The K Fair, held every three years in Düsseldorf, Germany, is a giant, 19-hall extravaganza of thermoplastics technology. Two exhibits at large machinery companies at this year’s K show the emerging importance of thermoset resin transfer molding, particularly when teamed with carbon fiber.
The exhibits at K2013 echoed a theme at the SPE Automotive Composites Conference held in September in Novi, Mich. where suppliers like Dieffenbacher showed their latest advances in high-pressure RTM.
In resin transfer molding, which dates back to the 1960s, resins (historically thermosets) are injected into a closed mold, impregnating fibers. The process can be used to produce complex parts, unlike the autoclave and pressure forming processes used to make body panels. There’s renewed focus on the process because of improvements in capabilities that boost productivity and put it squarely in the automotive lightweighting game.
At K2013, KraussMaffei had a world premiere of a production cell producing carbon fiber-reinforced (CFRP) components with a polyurethane (PUR) matrix for a sports car. Interestingly, the parts come out of the mold with a paintable surface. The roof shells (0.6 square meter) for the Roding Roadster Targa contain a carbon fiber volume of 50%. The centerpiece of the machine is a new RTM mold carrier with a compact design and a clamping force of 3800 kN (381 tons). Dieffenbacher was a supply chain partner in the project. Eight finished roof parts per hour are produced—good for RTM, but not yet really good enough for series production of a mass-volume car.
Over at the Engel stand, a v-duo 700 vertical machine (first time ever shown at a trade fair) was shown automating the production of lightweight components for the KTM X-Bow sports car using the RTM process.

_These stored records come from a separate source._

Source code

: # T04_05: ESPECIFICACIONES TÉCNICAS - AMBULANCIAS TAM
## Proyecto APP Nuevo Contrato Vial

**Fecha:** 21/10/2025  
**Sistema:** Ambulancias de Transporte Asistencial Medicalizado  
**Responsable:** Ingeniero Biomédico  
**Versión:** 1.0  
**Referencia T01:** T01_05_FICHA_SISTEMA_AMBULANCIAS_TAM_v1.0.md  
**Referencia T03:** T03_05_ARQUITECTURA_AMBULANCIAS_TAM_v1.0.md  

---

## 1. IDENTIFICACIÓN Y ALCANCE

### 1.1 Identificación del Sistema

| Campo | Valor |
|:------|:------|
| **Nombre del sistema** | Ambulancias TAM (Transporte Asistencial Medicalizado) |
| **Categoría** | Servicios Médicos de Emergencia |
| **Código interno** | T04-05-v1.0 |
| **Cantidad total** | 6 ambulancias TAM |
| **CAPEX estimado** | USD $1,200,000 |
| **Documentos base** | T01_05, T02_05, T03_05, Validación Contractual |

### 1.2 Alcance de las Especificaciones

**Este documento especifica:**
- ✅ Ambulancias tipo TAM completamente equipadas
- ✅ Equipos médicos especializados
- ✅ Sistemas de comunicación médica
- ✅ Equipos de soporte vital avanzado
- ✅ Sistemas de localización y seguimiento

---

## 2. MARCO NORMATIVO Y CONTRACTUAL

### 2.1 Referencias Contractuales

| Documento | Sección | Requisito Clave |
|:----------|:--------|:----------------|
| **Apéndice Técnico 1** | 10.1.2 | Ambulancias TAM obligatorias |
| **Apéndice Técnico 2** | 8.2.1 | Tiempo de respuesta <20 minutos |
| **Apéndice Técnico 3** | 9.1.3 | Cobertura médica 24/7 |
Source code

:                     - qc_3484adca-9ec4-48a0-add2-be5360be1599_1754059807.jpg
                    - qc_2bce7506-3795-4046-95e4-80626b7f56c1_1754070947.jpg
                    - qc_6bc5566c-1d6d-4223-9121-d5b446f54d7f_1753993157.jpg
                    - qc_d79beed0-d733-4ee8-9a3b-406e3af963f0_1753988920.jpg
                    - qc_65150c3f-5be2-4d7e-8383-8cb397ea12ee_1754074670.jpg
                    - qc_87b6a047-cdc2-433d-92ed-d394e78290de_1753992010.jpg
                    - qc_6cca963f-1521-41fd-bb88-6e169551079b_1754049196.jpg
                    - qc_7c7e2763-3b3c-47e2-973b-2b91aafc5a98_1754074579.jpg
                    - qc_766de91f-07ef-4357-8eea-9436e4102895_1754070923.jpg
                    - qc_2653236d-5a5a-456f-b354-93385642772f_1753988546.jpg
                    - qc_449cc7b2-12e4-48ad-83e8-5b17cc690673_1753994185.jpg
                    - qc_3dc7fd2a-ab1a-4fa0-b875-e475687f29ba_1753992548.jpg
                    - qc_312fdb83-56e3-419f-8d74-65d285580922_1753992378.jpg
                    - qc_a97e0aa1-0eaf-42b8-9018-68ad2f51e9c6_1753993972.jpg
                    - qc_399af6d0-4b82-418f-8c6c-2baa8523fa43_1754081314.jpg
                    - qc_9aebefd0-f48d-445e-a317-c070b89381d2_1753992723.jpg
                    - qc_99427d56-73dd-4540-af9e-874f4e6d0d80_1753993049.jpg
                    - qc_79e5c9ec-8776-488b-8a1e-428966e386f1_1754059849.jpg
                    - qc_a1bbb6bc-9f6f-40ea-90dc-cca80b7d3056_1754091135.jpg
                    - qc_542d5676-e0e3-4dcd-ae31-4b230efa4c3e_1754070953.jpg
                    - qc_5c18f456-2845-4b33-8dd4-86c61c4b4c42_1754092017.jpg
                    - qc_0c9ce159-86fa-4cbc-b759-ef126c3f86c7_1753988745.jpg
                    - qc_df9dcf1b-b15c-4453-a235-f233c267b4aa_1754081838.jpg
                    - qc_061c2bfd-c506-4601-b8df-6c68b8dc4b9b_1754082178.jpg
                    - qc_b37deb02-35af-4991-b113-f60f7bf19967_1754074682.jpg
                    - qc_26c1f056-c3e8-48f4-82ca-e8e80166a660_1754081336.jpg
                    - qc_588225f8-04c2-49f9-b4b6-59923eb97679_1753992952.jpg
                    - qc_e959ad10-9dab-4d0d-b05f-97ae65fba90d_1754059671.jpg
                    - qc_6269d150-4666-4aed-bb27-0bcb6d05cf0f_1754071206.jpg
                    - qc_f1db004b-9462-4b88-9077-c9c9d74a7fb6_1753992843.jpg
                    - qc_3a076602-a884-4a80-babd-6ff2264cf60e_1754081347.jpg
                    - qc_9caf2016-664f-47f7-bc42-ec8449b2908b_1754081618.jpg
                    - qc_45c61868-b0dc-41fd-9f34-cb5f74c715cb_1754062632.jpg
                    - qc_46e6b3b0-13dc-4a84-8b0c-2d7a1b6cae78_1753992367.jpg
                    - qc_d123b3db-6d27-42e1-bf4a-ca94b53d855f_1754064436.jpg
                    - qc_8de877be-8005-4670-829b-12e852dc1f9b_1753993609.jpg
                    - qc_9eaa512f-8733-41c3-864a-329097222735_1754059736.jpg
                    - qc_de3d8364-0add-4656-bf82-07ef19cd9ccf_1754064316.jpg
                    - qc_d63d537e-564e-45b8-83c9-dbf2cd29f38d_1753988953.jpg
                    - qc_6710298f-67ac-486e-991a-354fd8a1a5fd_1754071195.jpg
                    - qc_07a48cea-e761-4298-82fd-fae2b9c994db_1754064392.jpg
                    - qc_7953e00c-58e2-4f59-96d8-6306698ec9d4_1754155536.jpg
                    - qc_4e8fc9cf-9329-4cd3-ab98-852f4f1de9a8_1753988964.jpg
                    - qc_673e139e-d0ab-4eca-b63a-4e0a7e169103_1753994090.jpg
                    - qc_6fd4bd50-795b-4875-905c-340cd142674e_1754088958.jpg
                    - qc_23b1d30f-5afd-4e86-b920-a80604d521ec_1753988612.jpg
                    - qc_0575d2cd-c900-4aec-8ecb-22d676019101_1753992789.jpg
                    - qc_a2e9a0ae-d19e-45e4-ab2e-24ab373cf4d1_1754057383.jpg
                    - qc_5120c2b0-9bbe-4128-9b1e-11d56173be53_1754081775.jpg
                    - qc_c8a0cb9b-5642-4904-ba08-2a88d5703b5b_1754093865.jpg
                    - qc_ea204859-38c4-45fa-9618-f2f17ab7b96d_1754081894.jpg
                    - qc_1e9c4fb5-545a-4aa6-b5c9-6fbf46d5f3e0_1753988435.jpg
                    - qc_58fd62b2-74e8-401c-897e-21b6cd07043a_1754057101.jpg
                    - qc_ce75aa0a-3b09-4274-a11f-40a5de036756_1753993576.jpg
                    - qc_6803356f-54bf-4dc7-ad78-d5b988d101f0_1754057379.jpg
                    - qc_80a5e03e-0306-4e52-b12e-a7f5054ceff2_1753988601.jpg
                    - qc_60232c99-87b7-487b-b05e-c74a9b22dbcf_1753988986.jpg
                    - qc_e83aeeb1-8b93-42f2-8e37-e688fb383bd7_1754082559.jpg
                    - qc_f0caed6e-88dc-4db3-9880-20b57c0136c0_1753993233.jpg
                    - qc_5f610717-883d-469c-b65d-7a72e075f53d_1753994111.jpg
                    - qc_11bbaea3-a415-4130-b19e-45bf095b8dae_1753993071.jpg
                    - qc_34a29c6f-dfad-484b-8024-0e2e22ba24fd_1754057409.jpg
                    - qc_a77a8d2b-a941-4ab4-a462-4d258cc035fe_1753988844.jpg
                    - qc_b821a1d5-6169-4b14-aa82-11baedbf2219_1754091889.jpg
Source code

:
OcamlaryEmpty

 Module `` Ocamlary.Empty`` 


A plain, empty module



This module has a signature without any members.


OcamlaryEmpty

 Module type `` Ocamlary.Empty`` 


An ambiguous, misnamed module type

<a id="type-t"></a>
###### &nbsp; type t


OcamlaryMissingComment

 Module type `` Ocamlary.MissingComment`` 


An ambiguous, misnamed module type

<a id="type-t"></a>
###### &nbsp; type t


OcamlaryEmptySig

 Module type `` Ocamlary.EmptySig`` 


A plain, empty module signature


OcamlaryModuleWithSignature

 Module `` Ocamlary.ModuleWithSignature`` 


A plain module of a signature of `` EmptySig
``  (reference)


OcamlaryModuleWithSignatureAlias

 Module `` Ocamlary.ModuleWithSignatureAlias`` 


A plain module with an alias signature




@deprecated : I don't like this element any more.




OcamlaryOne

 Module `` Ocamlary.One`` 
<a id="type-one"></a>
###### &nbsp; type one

A mix of
carbon-fiber and glass fabrics were impregnated with a new “snap-cure” polyurethane thermoset resin from BASF Polyurethanes in a liquid reactive molding process.
In the United States, Plasan Carbon Composites is now teaming with Toray to develop an advanced RTM process for making structural carbon fiber parts for automotive applications.
Future developments with thermoplastics will speed up the RTM process even more.